● **EXERCISE DIRECTIONS**: Reproduce each line below precisely. Drop the pictures.

● **DATASET CONTENT**:
*** Block opens ***

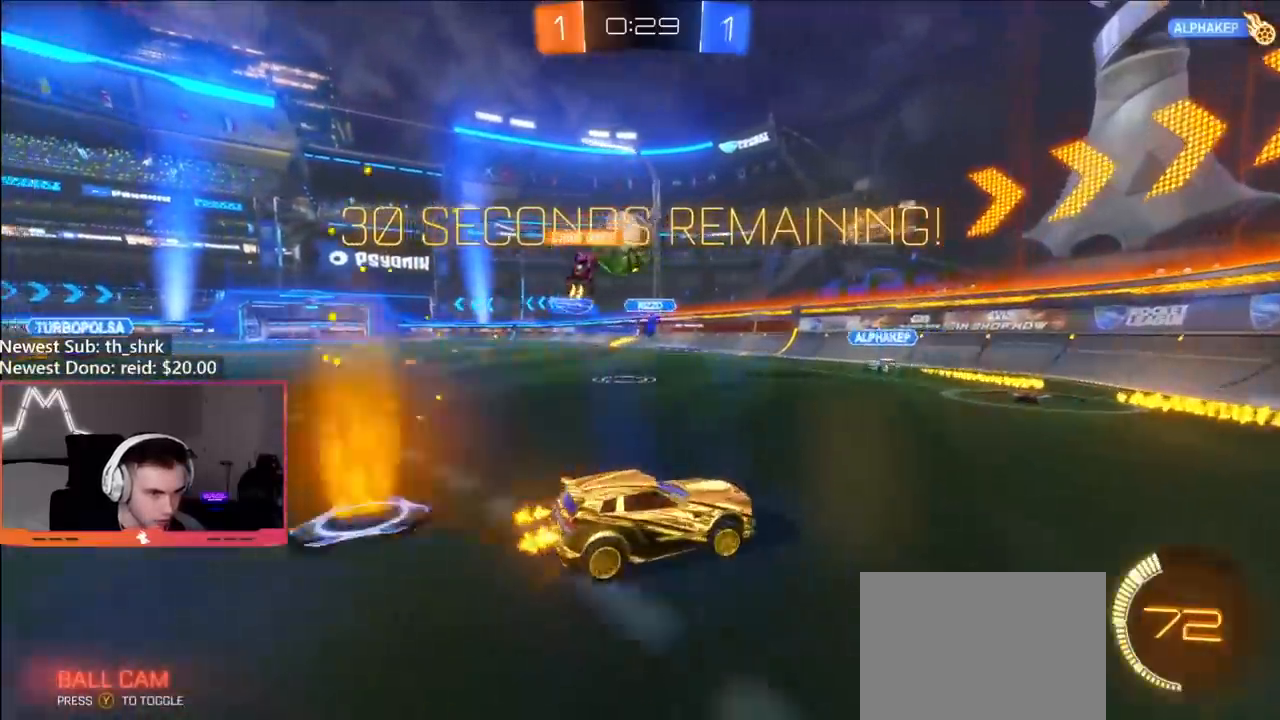
{"buttons": ["R2"], "left_stick": "left", "right_stick": "center", "events": [[150, "left_stick", "left"]]}
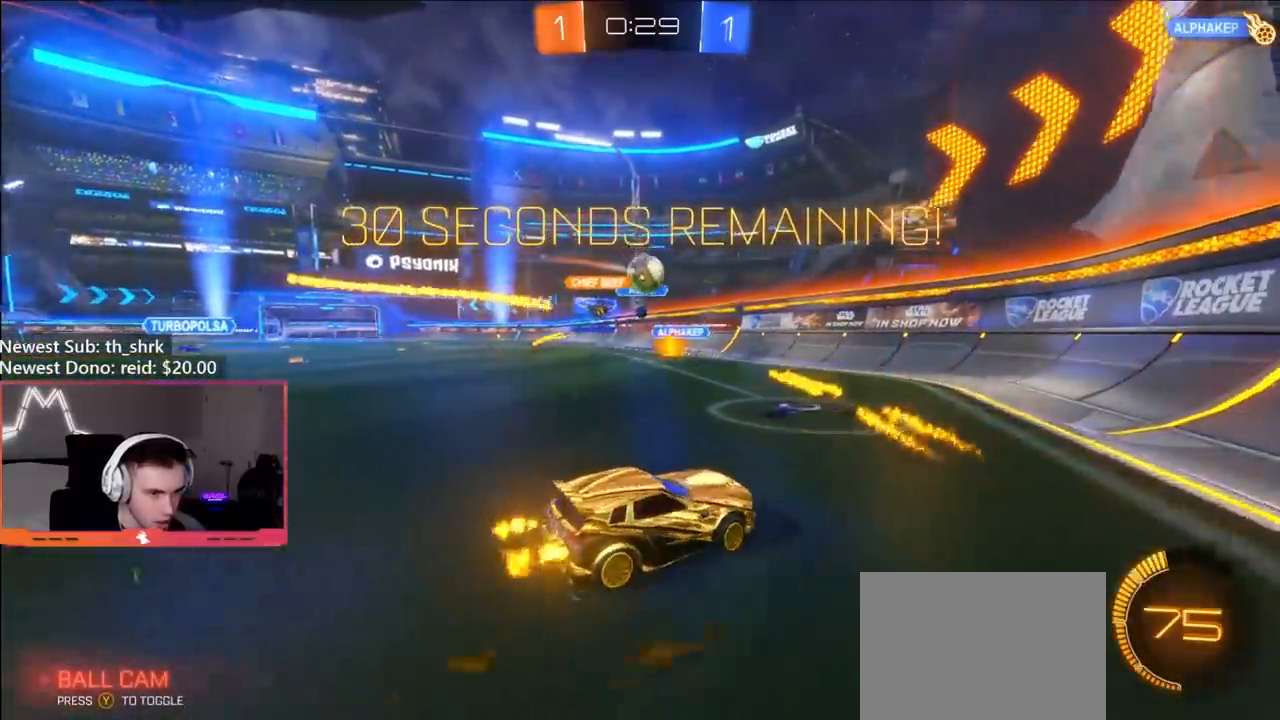
{"buttons": ["R2"], "left_stick": "left", "right_stick": "center", "events": []}
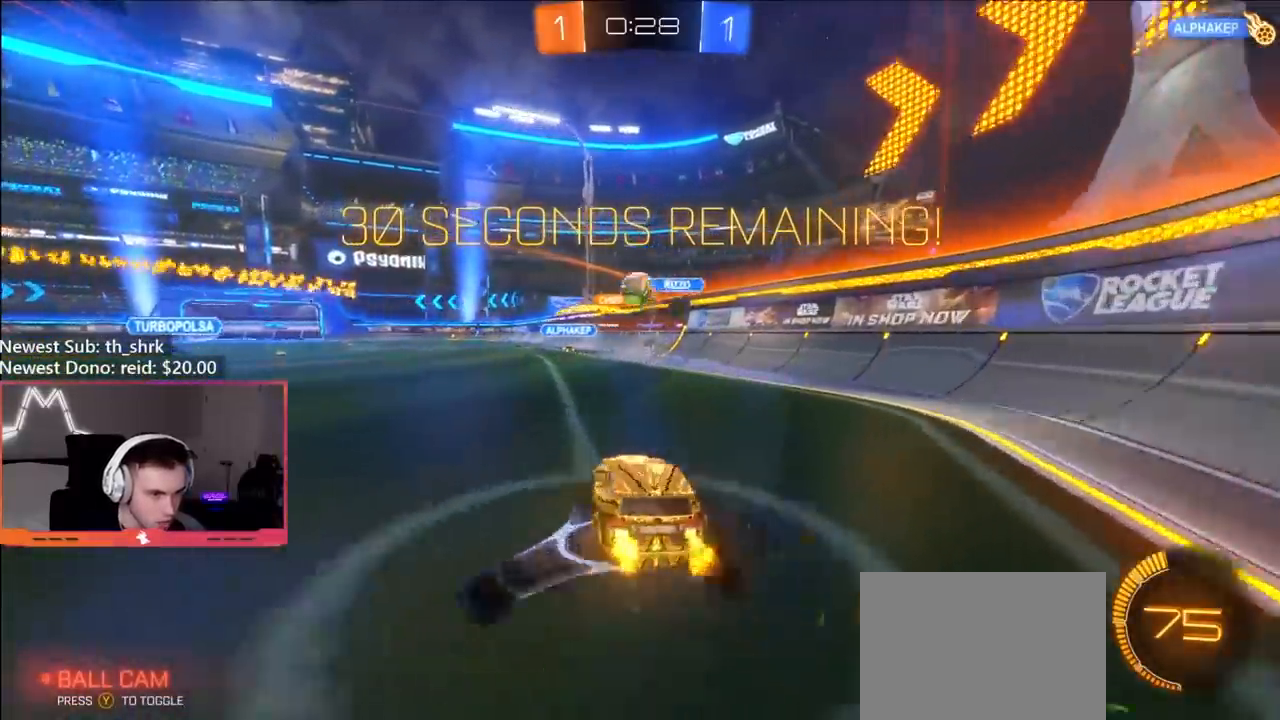
{"buttons": ["A", "B", "R2"], "left_stick": "down-left", "right_stick": "center", "events": [[117, "B", "down"], [233, "left_stick", "right"], [467, "A", "down"], [483, "left_stick", "down-left"]]}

*** Block closes ***

● **RESULT OF THE EXERCISE**:
{"buttons": ["R2"], "left_stick": "left", "right_stick": "center", "events": [[150, "left_stick", "left"]]}
{"buttons": ["R2"], "left_stick": "left", "right_stick": "center", "events": []}
{"buttons": ["A", "B", "R2"], "left_stick": "down-left", "right_stick": "center", "events": [[117, "B", "down"], [233, "left_stick", "right"], [467, "A", "down"], [483, "left_stick", "down-left"]]}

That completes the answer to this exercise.